== Material for this task ==
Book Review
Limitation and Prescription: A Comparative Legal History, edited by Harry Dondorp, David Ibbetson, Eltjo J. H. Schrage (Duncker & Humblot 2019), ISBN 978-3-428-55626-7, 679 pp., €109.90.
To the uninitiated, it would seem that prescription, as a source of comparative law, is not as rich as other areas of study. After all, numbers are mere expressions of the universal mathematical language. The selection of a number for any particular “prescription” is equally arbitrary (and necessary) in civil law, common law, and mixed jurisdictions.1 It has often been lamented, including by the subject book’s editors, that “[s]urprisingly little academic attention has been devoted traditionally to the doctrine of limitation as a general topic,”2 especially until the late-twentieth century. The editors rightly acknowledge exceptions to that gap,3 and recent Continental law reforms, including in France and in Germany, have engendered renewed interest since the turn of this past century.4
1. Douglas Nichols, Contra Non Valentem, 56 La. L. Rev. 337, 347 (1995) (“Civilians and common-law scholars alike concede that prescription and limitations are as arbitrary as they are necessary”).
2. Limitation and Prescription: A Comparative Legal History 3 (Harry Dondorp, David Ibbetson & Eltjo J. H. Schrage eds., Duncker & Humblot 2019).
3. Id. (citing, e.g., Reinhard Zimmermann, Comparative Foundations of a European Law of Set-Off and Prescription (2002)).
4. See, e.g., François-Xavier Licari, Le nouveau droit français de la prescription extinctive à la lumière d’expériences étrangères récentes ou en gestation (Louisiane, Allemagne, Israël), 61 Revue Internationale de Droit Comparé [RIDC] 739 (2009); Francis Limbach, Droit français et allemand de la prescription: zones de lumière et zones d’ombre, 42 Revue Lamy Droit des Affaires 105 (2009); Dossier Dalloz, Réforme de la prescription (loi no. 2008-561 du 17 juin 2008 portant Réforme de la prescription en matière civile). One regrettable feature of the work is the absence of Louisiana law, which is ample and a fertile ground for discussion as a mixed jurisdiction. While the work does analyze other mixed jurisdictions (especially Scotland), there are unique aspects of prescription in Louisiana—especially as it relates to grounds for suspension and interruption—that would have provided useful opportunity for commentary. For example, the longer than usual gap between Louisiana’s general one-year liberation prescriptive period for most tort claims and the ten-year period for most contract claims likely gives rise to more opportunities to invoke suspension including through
===
What you will do:
No line before the one with "3. Id. (citing, e.g., Reinhard" belongs in the answer; copy that line and the rest of the records exactly.

Output for this task:
3. Id. (citing, e.g., Reinhard Zimmermann, Comparative Foundations of a European Law of Set-Off and Prescription (2002)).
4. See, e.g., François-Xavier Licari, Le nouveau droit français de la prescription extinctive à la lumière d’expériences étrangères récentes ou en gestation (Louisiane, Allemagne, Israël), 61 Revue Internationale de Droit Comparé [RIDC] 739 (2009); Francis Limbach, Droit français et allemand de la prescription: zones de lumière et zones d’ombre, 42 Revue Lamy Droit des Affaires 105 (2009); Dossier Dalloz, Réforme de la prescription (loi no. 2008-561 du 17 juin 2008 portant Réforme de la prescription en matière civile). One regrettable feature of the work is the absence of Louisiana law, which is ample and a fertile ground for discussion as a mixed jurisdiction. While the work does analyze other mixed jurisdictions (especially Scotland), there are unique aspects of prescription in Louisiana—especially as it relates to grounds for suspension and interruption—that would have provided useful opportunity for commentary. For example, the longer than usual gap between Louisiana’s general one-year liberation prescriptive period for most tort claims and the ten-year period for most contract claims likely gives rise to more opportunities to invoke suspension including through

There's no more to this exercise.